On Tuesday, Republicans blasted out news releases all but calling Obama a communist. "Obama Lays Welcome Mat for Communist at U.S. Front Door" said one news release from the Hispanic Leadership Network. "Obama Rolling out the Red Carpet for the Castro Family," said one from the Republican National Committee.
The political tempest comes at a time when the Republican Party is attacking Obama's record at every turn to excite a crucial conservative voting bloc for Romney in Florida: Cuban-Americans, who overwhelmingly vote Republican.
In defending Obama, other Florida Democrats lashed out at Republicans for being hypocritical.
"Where was their criticism then?" said Freddy Balsera, an Obama supporter from Miami, speaking on behalf of the Florida Democratic Party. "Nowhere, because ultimately this is all about politics for them."
Balsera called on Republicans to "stop playing with people's emotions when it comes to Cuba."
The Hispanic Leadership Network, partly led by former Florida Gov. Jeb Bush, says there's a huge difference between the Bush-era visits and the most recent visa approvals by Obama. The human rights situation in Cuba has deteriorated since Castro's initial visit, said its director, Jennifer Korn. That includes Gross' detention.
Also, Mariela Castro, at the time of her initial visit, was the niece of the then-president, Fidel Castro. Now, she's the daughter of the Cuban president, Korn said.

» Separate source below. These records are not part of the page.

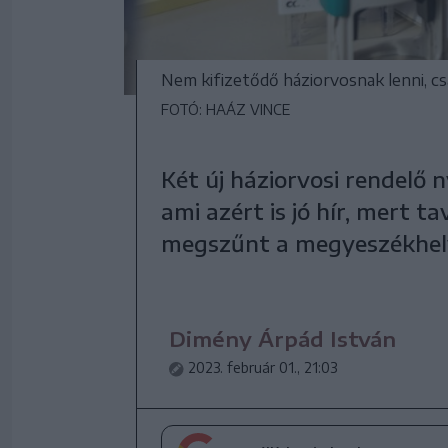
Nem kifizetődő háziorvosnak lenni, c
FOTÓ: HAÁZ VINCE
Két új háziorvosi rendelő 
ami azért is jó hír, mert t
megszűnt a megyeszékhel
Dimény Árpád István
2023. február 01., 21:03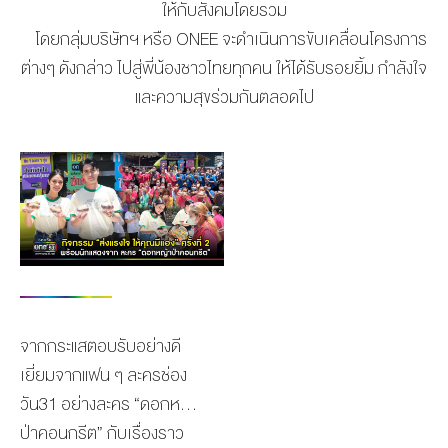
ให้กับสั
งคมโดยรวม
โดยกลุ่มบริษัทฯ หรือ
ONEE
จะดำเนินการขับเคลื่อนโครงการ
ต่างๆ ดังกล่าว ไปสู่พี่น้องชาวไทยทุกคน ให้ได้รับรอยยิ้ม กำลังใจ
และความสุขร่วมกันตลอดไป
จากกระแสตอบรับอย่างดี
เยี่ยมจากแฟน ๆ ละครช่อง
วัน31 อย่างละคร “ดอกหญ้า
ป่าคอนกรีต” กับเรื่องราว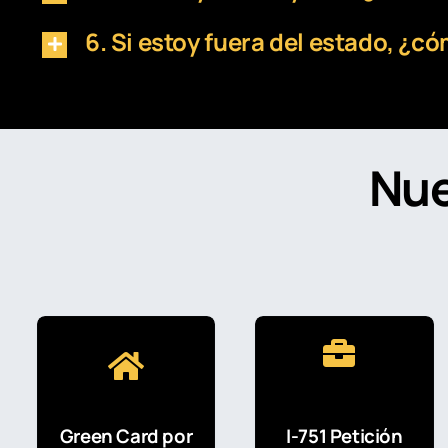
6. Si estoy fuera del estado, ¿
Nue
Green Card por
I-751 Petición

"The situations are not the least bit similar as the human rights situation has deteriorated," she said. "An American citizen is locked up in a Cuban jail now for trying to provide Internet access to Cubans, and in the last few months since Pope Benedict's visit, Cubans have lived under even more fear as they cope with a large roundup of dissidents and activists."
By day's end, the conservatives had unexpected ideological allies in Nelson and Wasserman Schultz, who has long straddled the dual worlds of being a partisan Democrat and a Cuba hardliner.
After she was first picked by Obama to become DNC chair, a May 2011 Miami Herald story noted that the two differ over Cuba.
"It's not going to be something that creates any daylight between the president and myself," she said at the time.